To mark LGBT History Month, 2013, Polari asked its contributors to recall a song that had an impact on their own stories.
‘Volunteers’ – Jefferson Airplane
by Walter Beck
I was first introduced to Jefferson Airplane by my older brother, who like me, had got his primary musical education from our old man. Dad, being a child of the late ’60s and early ’70s, had introduced both to the harder-edged sounds of Grand Funk Railroad, the Doors, Jimi Hendrix and yes, Jefferson Airplane. My brother had me listen to Jefferson Airplane with the magic words, “Dude, trust me, this is cool”. Even though at the age of nine, the concepts of the ’60s social revolution eluded me, the music still stuck in my head.

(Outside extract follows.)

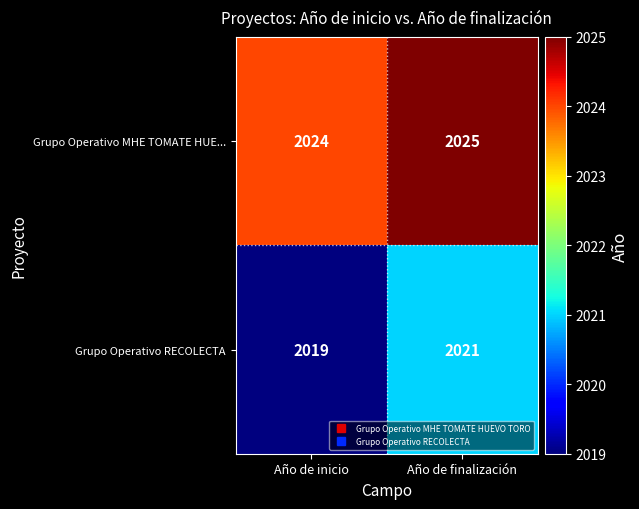

How many distinct data groups are displayed?

2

By the time I was sixteen, my activism was quickly picking up. It was in the immediate aftermath of the Supreme Court’s decision Lawrence v. Texas, so my emerging sexuality was beginning to mix with my vicious political addiction. I wasn’t hitting the streets yet, but I was laying the groundwork, spending many hours researching groups, cases, tactics and looking into our enemies, all with an increasingly radical soundtrack that included Buffalo Springfield, Rage Against the Machine and Jefferson Airplane.
I started organizing and going to demonstrations in college, first at Vincennes University and then at Indiana State University.
One of the things I learned in my time as a camp counselor was that music was one of the magic keys to keeping people’s spirits up, so I started working that heavily into my activism work, lugging around one battered radio or another. ‘Volunteers’ quickly became a staple, the bright sounding guitar riffs keeping our spirits high on the hot concrete.
That’s what sets this one apart from so many other classic protest anthems – it’s not dark, it’s not angry, the bright riffs of Paul Kantner and Jorma Kaukonen and pounding rhythm of drummer Spencer Dryden and the hopeful words “Hey I’m dancing down the streets/got a revolution/got to revolution/Ain’t it amazing all the people I meet/got a revolution/got to revolution”. This is a revolution of peace, love and togetherness; our collective spirits will free us from the chains of homophobia that weight us down.
From the streets of Terre Haute, where we faced the Westboro Baptist Church to the night before the Day of Silence rally, when we were making our signs and even now, as we gather to open the gates of the Boy Scouts of America, this song is a vital part of my activism toolbox, it’s part of the sonic fuel that keeps us going until we reach that final mountain peak.